After three years of silence, Just-Ice returns to release a studio album, his fifth one. Kurtis Mantronik produces the first five tracks, O.C. Rodriguez produces the last five, for a total of ten cuts and no guests.
The guy is still uninspired, perhaps less inspired than three years ago, and he's still behind its times: gangsta rap has exploded, and he finds himself ape a few thug bars over these boring and simplistic beats. Musically, it's not horrible, Mantronik committed himself in the opening cut, with an interesting hip house / electro beat with sci-fi vibes, but the rapper delivers with a slow and light-hearted style enough to make your arms going to drop off.
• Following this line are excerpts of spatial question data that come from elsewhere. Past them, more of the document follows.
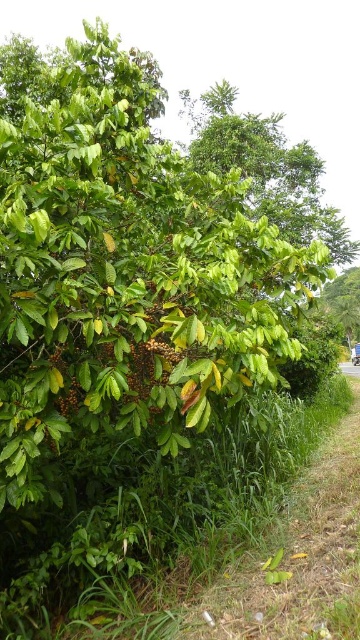
Question: Which of these objects is positioned farthest from the gravel path at lower right?

Choices:
 (A) green leafy tree at upper right
 (B) green leafy tree at upper center

Answer: (B)

Question: Which point is farther from the camera taking this photo?

Choices:
 (A) pos(213,168)
 (B) pos(354,321)

Answer: (B)

Question: Is green leafy tree at upper right closer to the viewer compared to gravel path at lower right?

Choices:
 (A) yes
 (B) no

Answer: (B)

Question: Is green leafy tree at upper center bigger than green leafy tree at upper right?

Choices:
 (A) no
 (B) yes

Answer: (B)

Question: Is green leafy tree at upper center thinner than green leafy tree at upper right?

Choices:
 (A) no
 (B) yes

Answer: (A)

Question: Which of the following is the farthest from the observer?

Choices:
 (A) (353, 337)
 (B) (263, 124)

Answer: (A)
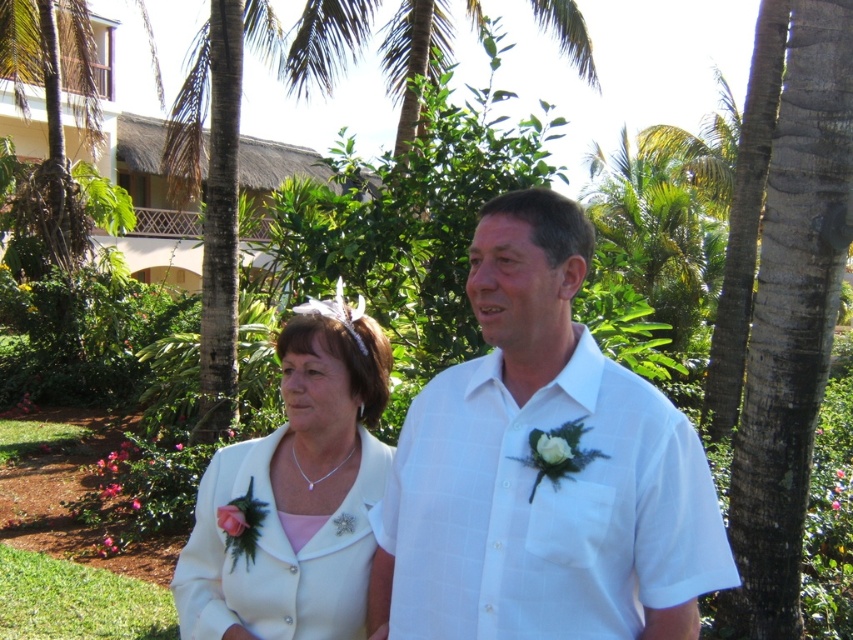
How far apart are white cotton shirt at center and white satin jacket at center?

They are 15.12 inches apart.

Who is more distant from viewer, (502, 513) or (223, 584)?

The point (223, 584) is behind.

The image size is (853, 640). In order to click on white cotton shirt at center in this screenshot , I will do `click(543, 468)`.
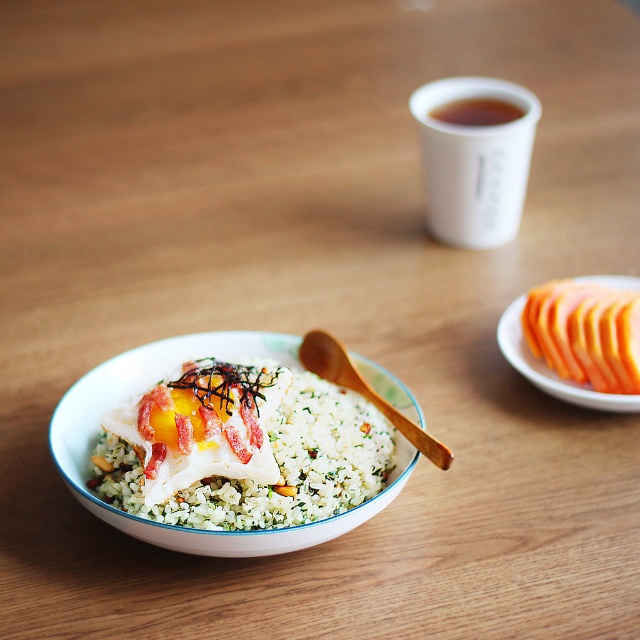
Does wooden spoon at center have a greater width compared to brown paper cup at upper center?

Indeed, wooden spoon at center has a greater width compared to brown paper cup at upper center.

Who is more distant from viewer, (x=360, y=385) or (x=445, y=120)?

The point (x=445, y=120) is behind.

Between point (349, 387) and point (481, 102), which one is positioned in front?

Point (349, 387) is more forward.

You are a GUI agent. You are given a task and a screenshot of the screen. Output one action in this format:
    pyautogui.click(x=<x>, y=<y>)
    Task: Click on the wooden spoon at center
    
    Given the screenshot: What is the action you would take?
    pyautogui.click(x=364, y=390)

Which is in front, point (305, 445) or point (433, 449)?

Point (433, 449) is in front.

Is white textured rice at center further to camera compared to wooden spoon at center?

That is True.

Based on the photo, measure the distance between point (342, 493) and camera.

Point (342, 493) is 1.19 meters from camera.

You are a GUI agent. You are given a task and a screenshot of the screen. Output one action in this format:
    pyautogui.click(x=<x>, y=<y>)
    Task: Click on the white textured rice at center
    The image size is (640, 640).
    Given the screenshot: What is the action you would take?
    pyautogui.click(x=276, y=461)

Who is more distant from viewer, (486, 118) or (550, 316)?

The point (486, 118) is behind.

Is white matte cup at upper center above smooth orange slices at right?

Yes.

The image size is (640, 640). Describe the element at coordinates (474, 156) in the screenshot. I see `white matte cup at upper center` at that location.

The width and height of the screenshot is (640, 640). Find the location of `white matte cup at upper center`. white matte cup at upper center is located at coordinates (474, 156).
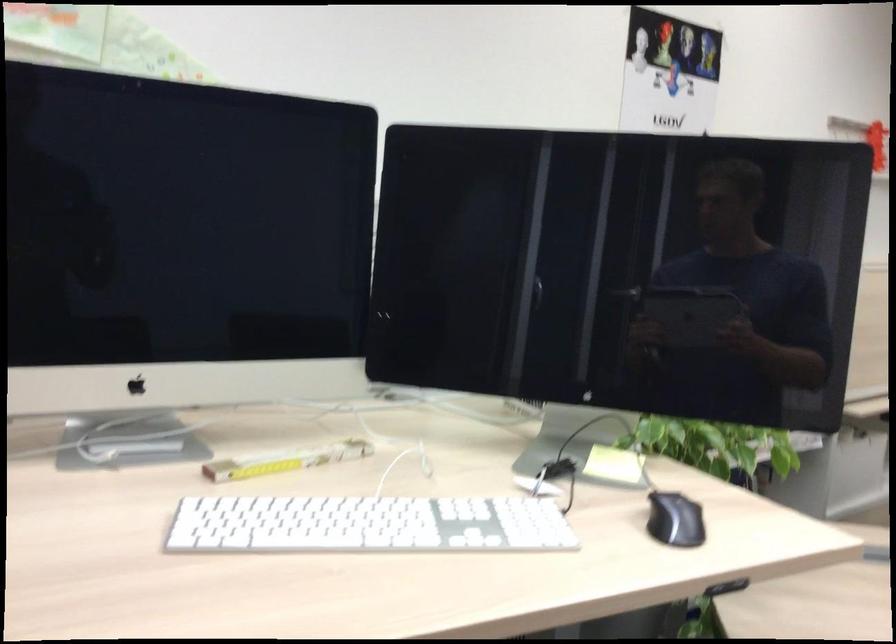
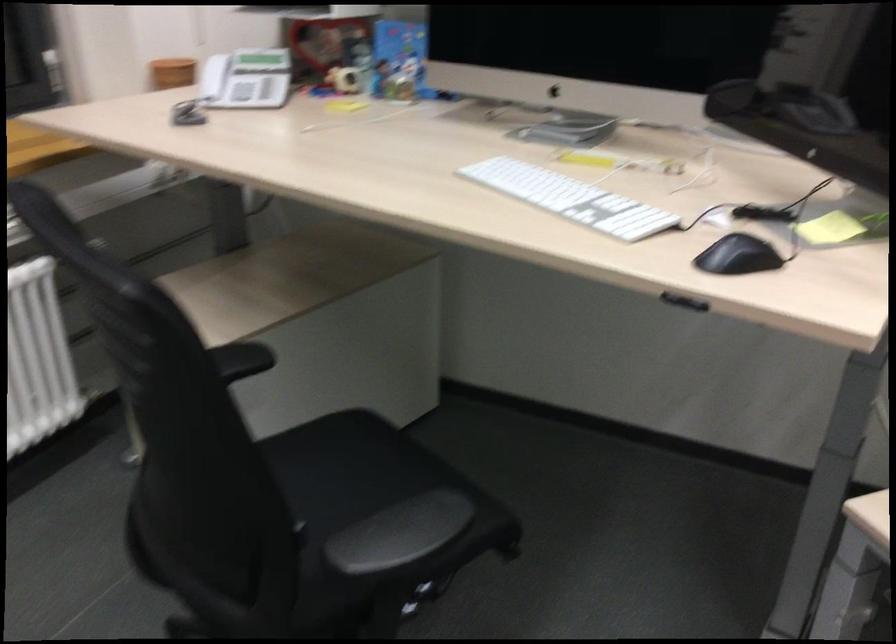
In the second image, find the point that corresponds to (673,523) in the first image.

(737, 256)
The rest of the production is as lazy and elementary as the delivery of Just-Ice, which repeatedly attempts the reggae-raggamuffin crossover ("Girls N Guns", "Give Mi Pas", "That the Way I Feel", "Informer Fi Dead") without success. Rodriguez's production is as mediocre as Mantronik's one, same minimal rhythms, same drums. It's a really poor product, which is why big compliments should be made to the independent label Savage Records who managed to promote the album well and make it into the hip-hop album chart. As a final reflection, I just write that it's worrying that this guy wanted to make more records after "Masterpiece", one of the worst albums of 1990. 4/10.